4.20 Accessing Elements of a Single-Dimensional Array

To access an element of a zero-based array, you can use the simplified formula

Element_Address = Base_Address + index * Element_Size

For the Base_Address entry you can use the name of the array (because HLA associates the address of the first element of an array with the name of that array). The Element_Size entry is the number of bytes for each array element. If the object is an array of bytes, the Element_Size field is 1 (resulting in a very simple computation). If each element of the array is a word (or other 2-byte type), then Element_Size is 2, and so on. To access an element of the SixteenInts array in the previous section, you'd use the following formula (the size is 4 because each element is an int32 object):

Element_Address = SixteenInts + index*4

The 80x86 code equivalent to the statement eax := SixteenInts[index] is

mov( index, ebx );
               shl( 2, ebx );          // Sneaky way to compute 4*ebx
               mov( SixteenInts[ ebx ], eax );

There are two important things to notice here. First of all, this code uses the shl instruction rather than the intmul instruction to compute 4*index.

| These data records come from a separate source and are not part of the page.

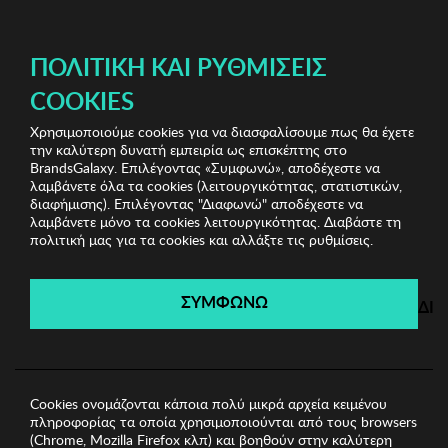
ΔΩΡΕΑΝ ΜΕΤΑΦΟΡΙΚΑ ΜΕ ΠΙΣΤΩΤΙΚΗ Ή ΧΡΕΩΣΤΙΚΗ ΚΑΡΤΑ, PAYPAL & IRIS!
ΔΩΡΕΑΝ ΜΕΤΑΦΟΡΙΚΑ ΜΕ ΑΓΟΡΕΣ ΑΠΌ 49€ ΚΑΙ ΆΝΩ!
ΠΟΛΙΤΙΚΉ ΚΑΙ ΡΥΘΜΊΣΕΙΣ
COOKIES
Χρησιμοποιούμε cookies για να διασφαλίσουμε πως θα έχετε
Wall & Sofa Accessories
Ριχτάρια
Ριχτάρι 180 x
την καλύτερη δυνατή εμπειρία ως επισκέπτης στο
300cm Coverest
BrandsGalaxy. Επιλέγοντας «Συμφωνώ», αποδέχεστε να
λαμβάνετε όλα τα cookies (λειτουργικότητας, στατιστικών,
διαφήμισης). Επιλέγοντας "Διαφωνώ" αποδέχεστε να
λαμβάνετε μόνο τα cookies λειτουργικότητας. Διαβάστε τη
Wall & Sofa Accessories
πολιτική μας για τα cookies και αλλάξτε τις ρυθμίσεις.
Λήγει σε:
04
ημέρες
|
15
ώρες
53
λεπτά
44
δευτ.
ΣΥΜΦΩΝΩ
ΔΙ
Cookies ονομάζονται κάποια πολύ μικρά αρχεία κειμένου
πληροφορίας τα οποία χρησιμοποιούνται από τους browsers
(Chrome, Mozilla Firefox κλπ) και βοηθούν στην καλύτερη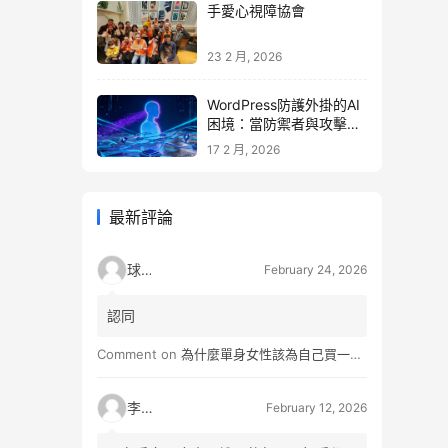
手愛心視障協會
23 2 月, 2026
WordPress防護外掛的AI
困境：當防禦者與攻擊者
同時升級
17 2 月, 2026
最新評論
球球
February 24, 2026
認同
Comment on
為什麼單身女性該為自己買一間房？不只為了棲身，更是為人生買一份「選擇權」
李小松
February 12, 2026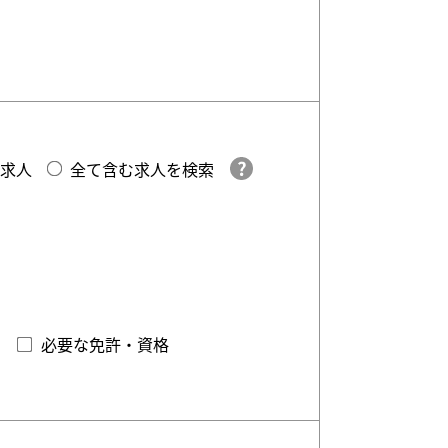
求人
全て含む求人を検索
必要な免許・資格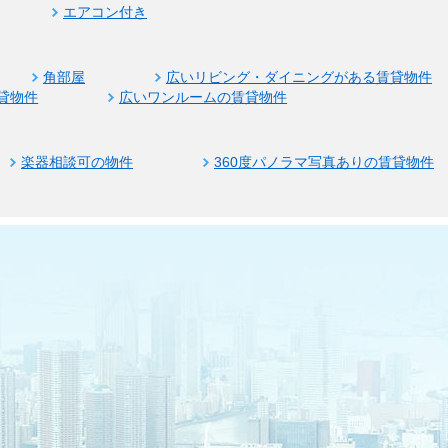
エアコン付き
角部屋
広いリビング・ダイニングがある賃貸物件
貸物件
広いワンルームの賃貸物件
楽器相談可の物件
360度パノラマ写真ありの賃貸物件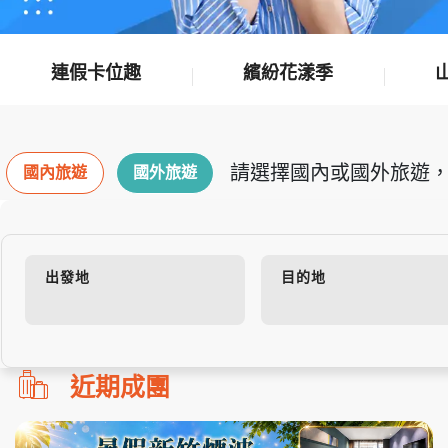
連假卡位趣
繽紛花漾季
請選擇國內或國外旅遊，
國內旅遊
國外旅遊
出發地
目的地
勿
近期成團
刪!!
搜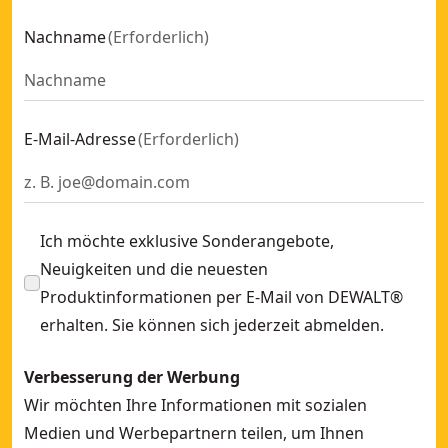
Linienlaser mit Entfernungsmesser (Set)
- SKU:
DW0887100
Nachname
(
Erforderlich
)
Akku-Linienlaser, 360Gr, 18V
- SKU:
DCLE34031D1-QW
3x360 Multilinien Laser Grün als Basisversion, kompatibel 
10.8 V 5-Punktlinienlaser, grün
- SKU:
DCE0825D1G-QW
Rotationslaser, gruen
- SKU:
DCE080D1GS-QW
E-Mail-Adresse
(
Erforderlich
)
Rotationslaser Rot
- SKU:
DCE080D1RS-QW
18 V Vollautomatischer Rotationslaser
- SKU:
DCE079D1R-
Ich möchte exklusive Sonderangebote,
Neuigkeiten und die neuesten
Produktinformationen per E-Mail von DEWALT®
erhalten. Sie können sich jederzeit abmelden.
Verbesserung der Werbung
Wir möchten Ihre Informationen mit sozialen
Medien und Werbepartnern teilen, um Ihnen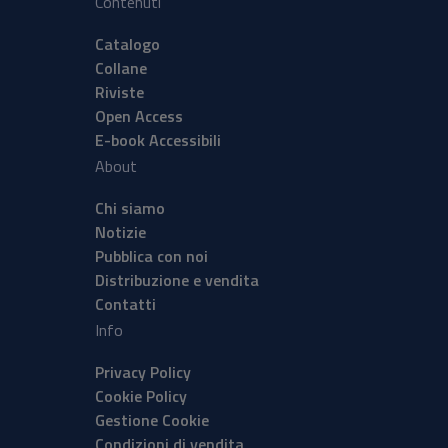
Contenuti
Catalogo
Collane
Riviste
Open Access
E-book Accessibili
About
Chi siamo
Notizie
Pubblica con noi
Distribuzione e vendita
Contatti
Info
Privacy Policy
Cookie Policy
Gestione Cookie
Condizioni di vendita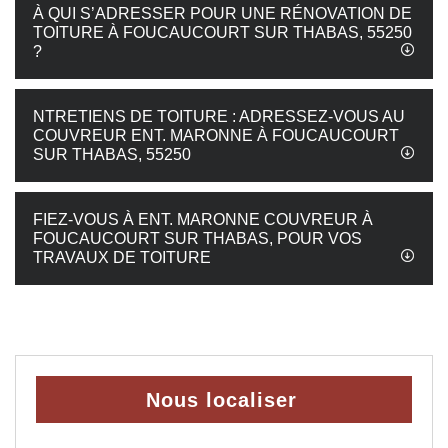
À QUI S’ADRESSER POUR UNE RÉNOVATION DE
TOITURE À FOUCAUCOURT SUR THABAS, 55250
?
NTRETIENS DE TOITURE : ADRESSEZ-VOUS AU
COUVREUR ENT. MARONNE À FOUCAUCOURT
SUR THABAS, 55250
FIEZ-VOUS À ENT. MARONNE COUVREUR À
FOUCAUCOURT SUR THABAS, POUR VOS
TRAVAUX DE TOITURE
Nous localiser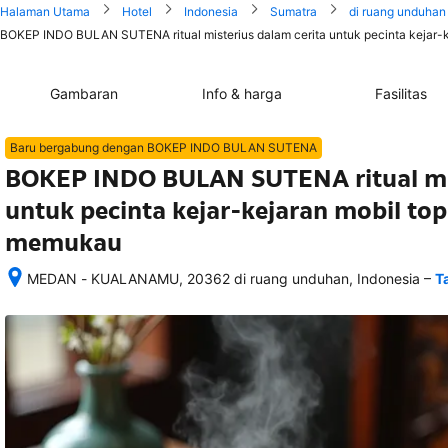
Halaman Utama
Hotel
Indonesia
Sumatra
di ruang unduhan
BOKEP INDO BULAN SUTENA ritual misterius dalam cerita untuk pecinta kejar-ke
Gambaran
Info & harga
Fasilitas
Baru bergabung dengan BOKEP INDO BULAN SUTENA
BOKEP INDO BULAN SUTENA ritual mis
untuk pecinta kejar-kejaran mobil top
memukau
–
MEDAN - KUALANAMU, 20362 di ruang unduhan, Indonesia
T
Setelah 
memesan, 
semua 
rincian 
akomodasi 
termasuk 
nomor 
telepon 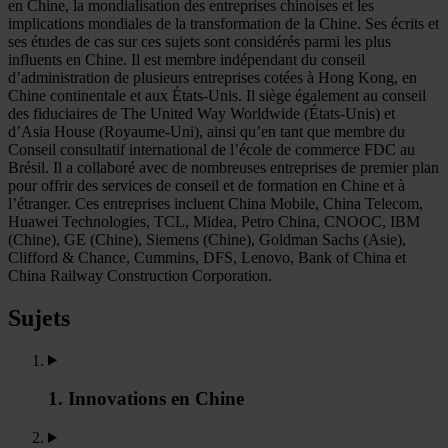
en Chine, la mondialisation des entreprises chinoises et les
implications mondiales de la transformation de la Chine. Ses écrits et
ses études de cas sur ces sujets sont considérés parmi les plus
influents en Chine. Il est membre indépendant du conseil
d’administration de plusieurs entreprises cotées à Hong Kong, en
Chine continentale et aux États-Unis. Il siège également au conseil
des fiduciaires de The United Way Worldwide (États-Unis) et
d’Asia House (Royaume-Uni), ainsi qu’en tant que membre du
Conseil consultatif international de l’école de commerce FDC au
Brésil. Il a collaboré avec de nombreuses entreprises de premier plan
pour offrir des services de conseil et de formation en Chine et à
l’étranger. Ces entreprises incluent China Mobile, China Telecom,
Huawei Technologies, TCL, Midea, Petro China, CNOOC, IBM
(Chine), GE (Chine), Siemens (Chine), Goldman Sachs (Asie),
Clifford & Chance, Cummins, DFS, Lenovo, Bank of China et
China Railway Construction Corporation.
Sujets
1. Innovations en Chine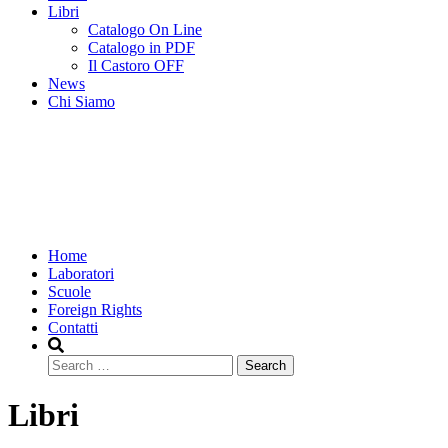
Libri
Catalogo On Line
Catalogo in PDF
Il Castoro OFF
News
Chi Siamo
Home
Laboratori
Scuole
Foreign Rights
Contatti
Search
Libri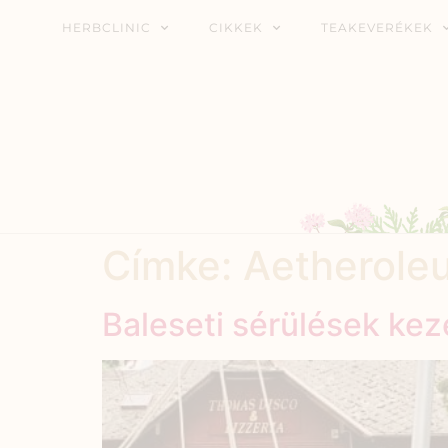
HERBCLINIC
CIKKEK
TEAKEVERÉKEK
Címke:
Aetherole
Baleseti sérülések ke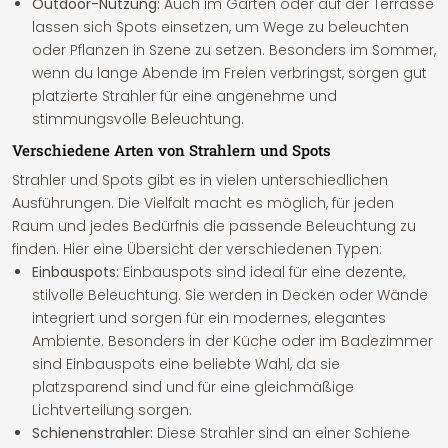
Outdoor-Nutzung:
Auch im Garten oder auf der Terrasse
lassen sich Spots einsetzen, um Wege zu beleuchten
oder Pflanzen in Szene zu setzen. Besonders im Sommer,
wenn du lange Abende im Freien verbringst, sorgen gut
platzierte Strahler für eine angenehme und
stimmungsvolle Beleuchtung.
Verschiedene Arten von Strahlern und Spots
Strahler und Spots gibt es in vielen unterschiedlichen
Ausführungen. Die Vielfalt macht es möglich, für jeden
Raum und jedes Bedürfnis die passende Beleuchtung zu
finden. Hier eine Übersicht der verschiedenen Typen:
Einbauspots:
Einbauspots sind ideal für eine dezente,
stilvolle Beleuchtung. Sie werden in Decken oder Wände
integriert und sorgen für ein modernes, elegantes
Ambiente. Besonders in der Küche oder im Badezimmer
sind Einbauspots eine beliebte Wahl, da sie
platzsparend sind und für eine gleichmäßige
Lichtverteilung sorgen.
Schienenstrahler:
Diese Strahler sind an einer Schiene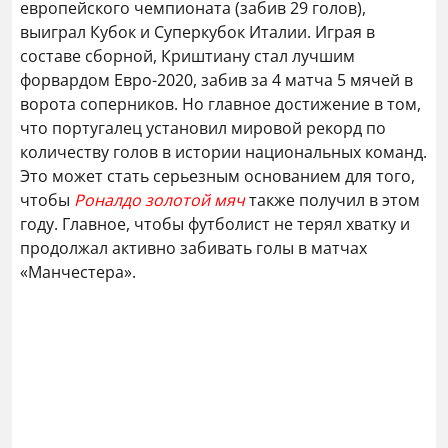
европейского чемпионата (забив 29 голов),
выиграл Кубок и Суперкубок Италии. Играя в
составе сборной, Криштиану стал лучшим
форвардом Евро-2020, забив за 4 матча 5 мячей в
ворота соперников. Но главное достижение в том,
что португалец установил мировой рекорд по
количеству голов в истории национальных команд.
Это может стать серьезным основанием для того,
чтобы
Роналдо золотой мяч
также получил в этом
году. Главное, чтобы футболист не терял хватку и
продолжал активно забивать голы в матчах
«Манчестера».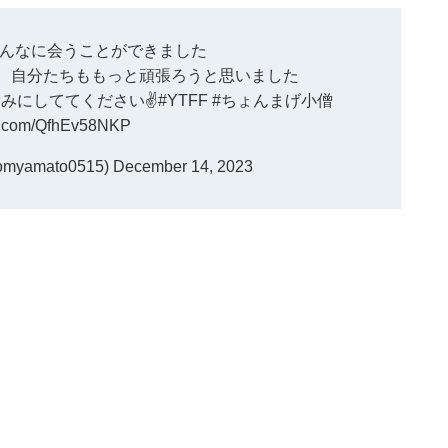
んなに会うことができました
、自分たちももっと頑張ろうと思いました
みにしててください✌️
#YTFF
#ちょんまげ小僧
er.com/QfhEv58NKP
yamato0515)
December 14, 2023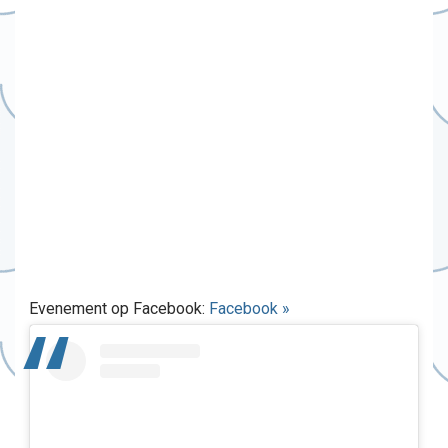
Evenement op Facebook:
Facebook »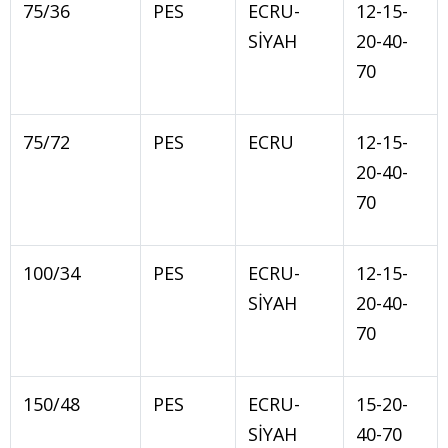
75/36
PES
ECRU-
12-15-
SİYAH
20-40-
70
75/72
PES
ECRU
12-15-
20-40-
70
100/34
PES
ECRU-
12-15-
SİYAH
20-40-
70
150/48
PES
ECRU-
15-20-
SİYAH
40-70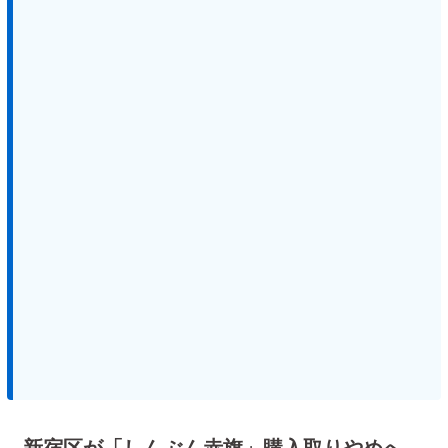
新宿区が「しんぶん赤旗」購入取りやめへ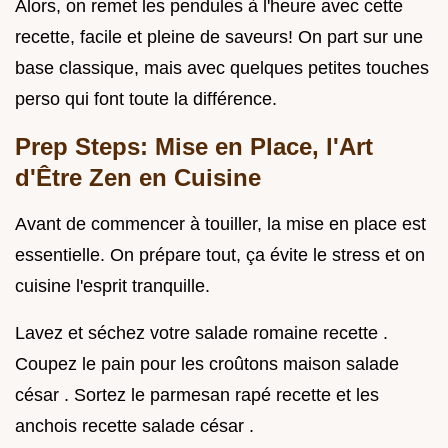
Alors, on remet les pendules à l'heure avec cette
recette, facile et pleine de saveurs! On part sur une
base classique, mais avec quelques petites touches
perso qui font toute la différence.
Prep Steps: Mise en Place, l'Art
d'Être Zen en Cuisine
Avant de commencer à touiller, la mise en place est
essentielle. On prépare tout, ça évite le stress et on
cuisine l'esprit tranquille.
Lavez et séchez votre salade romaine recette .
Coupez le pain pour les croûtons maison salade
césar . Sortez le parmesan rapé recette et les
anchois recette salade césar .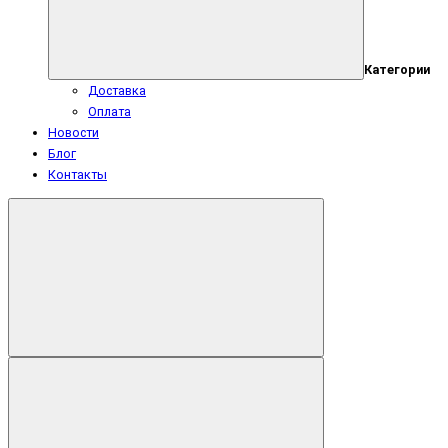
Категории
Доставка
Оплата
Новости
Блог
Контакты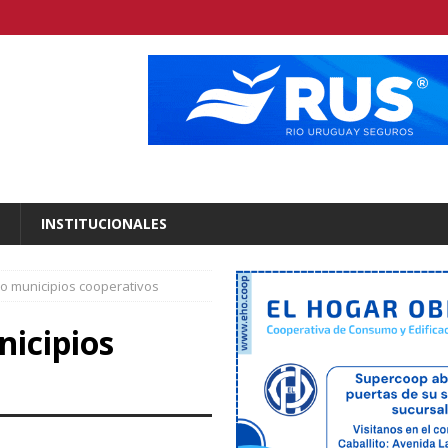
INSTITUCIONALES
o municipios cooperativos
nicipios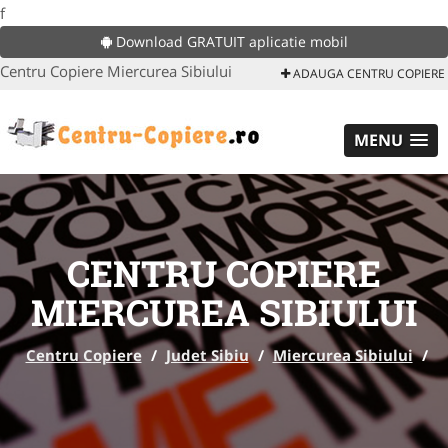
f
Download GRATUIT aplicatie mobil
Centru Copiere Miercurea Sibiului
ADAUGA CENTRU COPIERE
MENU
CENTRU COPIERE
MIERCUREA SIBIULUI
Centru Copiere
/
Judet Sibiu
/
Miercurea Sibiului
/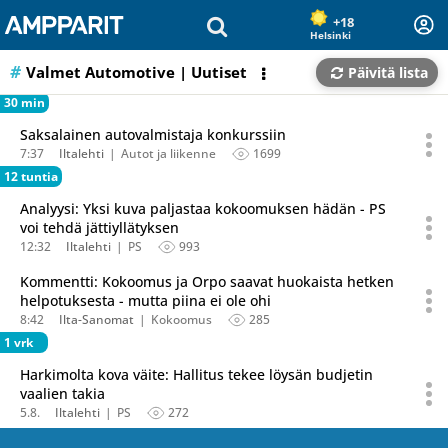
Olet sivun alussa
Siirry sisältöön
+18
Helsinki
Valmet Automotive
| Uutiset
Päivitä lista
30 min
Saksalainen autovalmistaja konkurssiin
7:37
Iltalehti
Autot ja liikenne
1699
12 tuntia
Analyysi: Yksi kuva paljastaa kokoomuksen hädän - PS
voi tehdä jättiyllätyksen
12:32
Iltalehti
PS
993
Kommentti: Kokoomus ja Orpo saavat huokaista hetken
helpotuksesta - mutta piina ei ole ohi
8:42
Ilta-Sanomat
Kokoomus
285
1 vrk
Harkimolta kova väite: Hallitus tekee löysän budjetin
vaalien takia
5.8.
Iltalehti
PS
272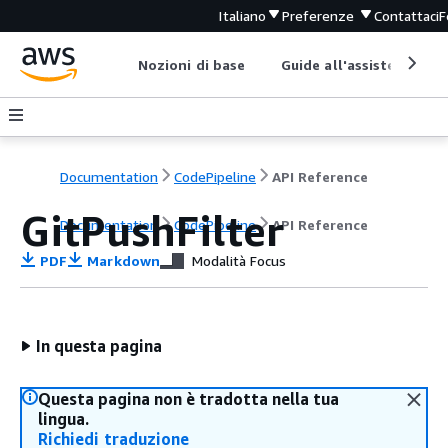
Italiano
Preferenze
Contattaci
F
Nozioni di base
Guide all'assistenza
Documentation
CodePipeline
API Reference
GitPushFilter
Documentation
CodePipeline
API Reference
PDF
Markdown
Modalità Focus
In questa pagina
Questa pagina non è tradotta nella tua
lingua.
Richiedi traduzione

The main reason for choosing shl is that it was more efficient. It turns out that shl is a lot faster than intmul on many processors.

The second thing to note about this instruction sequence is that it does not explicitly compute the sum of the base address plus the index times 4. Instead, it relies on the indexed addressing mode to implicitly compute this sum. The instruction mov( SixteenInts[ ebx ], eax ); loads EAX from location SixteenInts + ebx, which is the base address plus index*4 (because EBX contains index*4). Sure, you could have used

lea( eax, SixteenInts );
               mov( index, ebx );
               shl( 2, ebx );            // Sneaky way to compute 4*ebx
               add( eax, ebx );          // Compute base address plus index*4
               mov( [ebx], eax );

in place of the previous sequence, but why use five instructions where three will do the same job? This is a good example of why you should know your addressing modes inside and out. Choosing the proper addressing mode can reduce the size of your program, thereby speeding it up.

Of course, as long as we're discussing efficiency improvements, it's worth pointing out that the 80x86 scaled indexed addressing modes let you automatically multiply an index by 1, 2, 4, or 8. Because this current example multiplies the index by 4, we can simplify the code even more by using the scaled indexed addressing mode:

mov( index, ebx );
               mov( SixteenInts[ ebx*4 ], eax );

Note, however, that if you need to multiply by some constant other than 1, 2, 4 or 8, then you cannot use the scaled indexed addressing modes. Similarly, if you need to multiply by some element size that is not a power of 2, you will not be able to use the shl instruction to multiply the index by the element size; instead, you will have to use intmul or some other instruction sequence to do the multiplication.

The indexed addressing mode on the 80x86 is a natural for accessing elements of a single-dimensional array. Indeed, its syntax even suggests an array access. The important thing to keep in mind is that you must remember to multiply the index by the size of an element. Failure to do so will produce incorrect results.